Mylene nodded enthusiastically. "I’ll talk to my cousin who works for that aesthetician Dorothy sees. She might spill. Or at least drop a name or a strange transaction."
“Was she even back from the mental ins—”
“She was back. My cousin’s friend who works there gossiped about how she bribed the director.” Mylene rolled her eyes like she was attacked by ‘I’m-Cumming-Attitude.’”
"That's good to hear. Because I," Jhing Jhing said dramatically, flipping her towel over her shoulder like it was a cape, "will infiltrate the Elite Gossiper Club. It’s invitation only, but my lashes are strong enough to get me in. I’ll wear my gold heels.
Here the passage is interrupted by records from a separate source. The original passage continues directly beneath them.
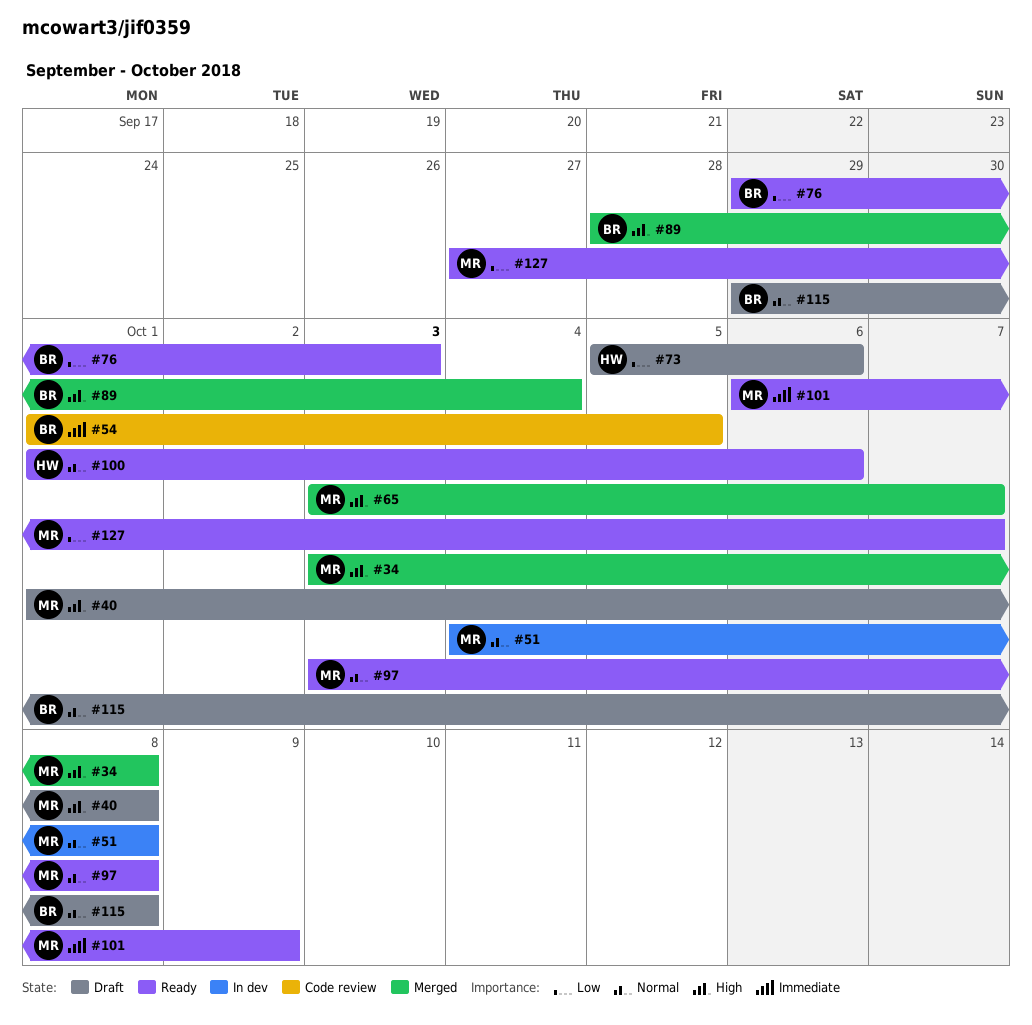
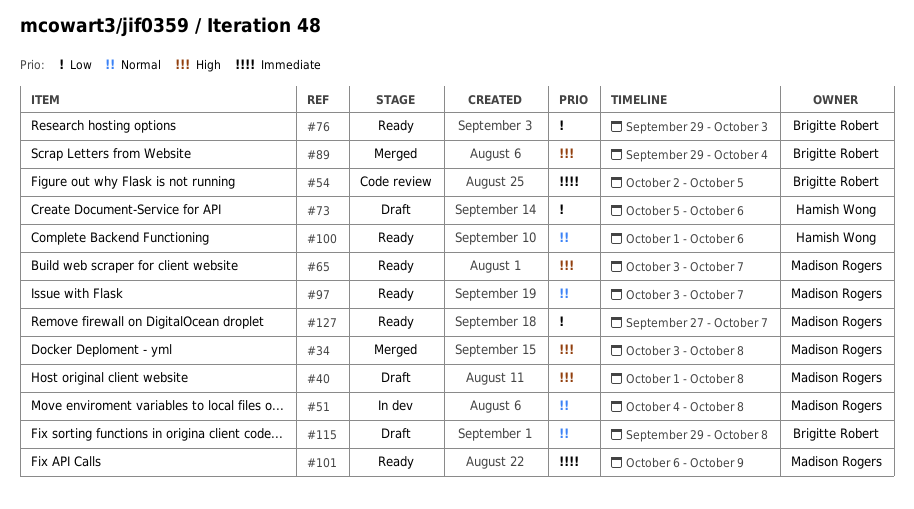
#54, start: Oct 1 -> Oct 2
#65, status: Merged -> Ready
#89, start: Sep 28 -> Sep 29
#97, due: Oct 8 -> Oct 7

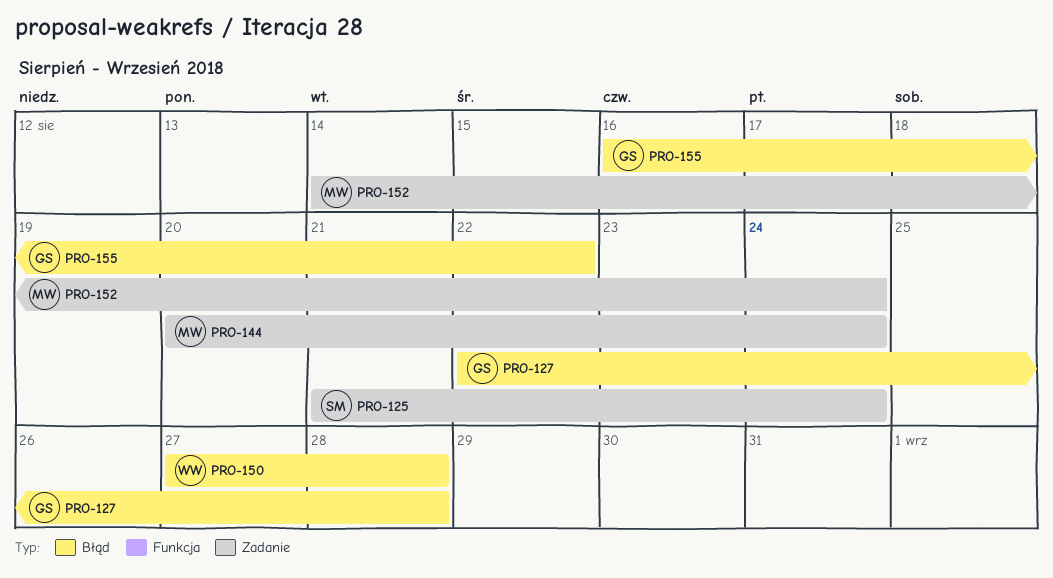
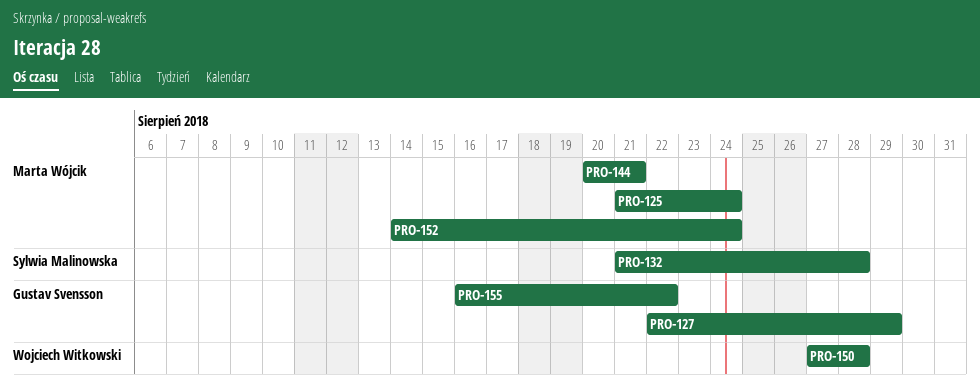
PRO-125, owner: Sylwia Malinowska -> Marta Wójcik
PRO-127, due: Aug 28 -> Aug 29
PRO-132: none -> present
PRO-144, due: Aug 24 -> Aug 21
The ones that scream betrayal and brunch."
I laughed, then stopped laughing. They were serious. Deadly serious.
"Fine," I said. "Spy away. But no hacking. And no glitter bombs. Again."
By Tuesday, we had unofficially declared war—with lattes in one hand and leggings in the other.
Mylene and Jhing Jhing were absolutely thriving in their newly appointed roles as Investigators-in-Chief. The two of them hadn’t been this energized since the last Parent Council election went nuclear over snack duties.
Mylene, of course, insisted we call the operation “Mission Lipstick.”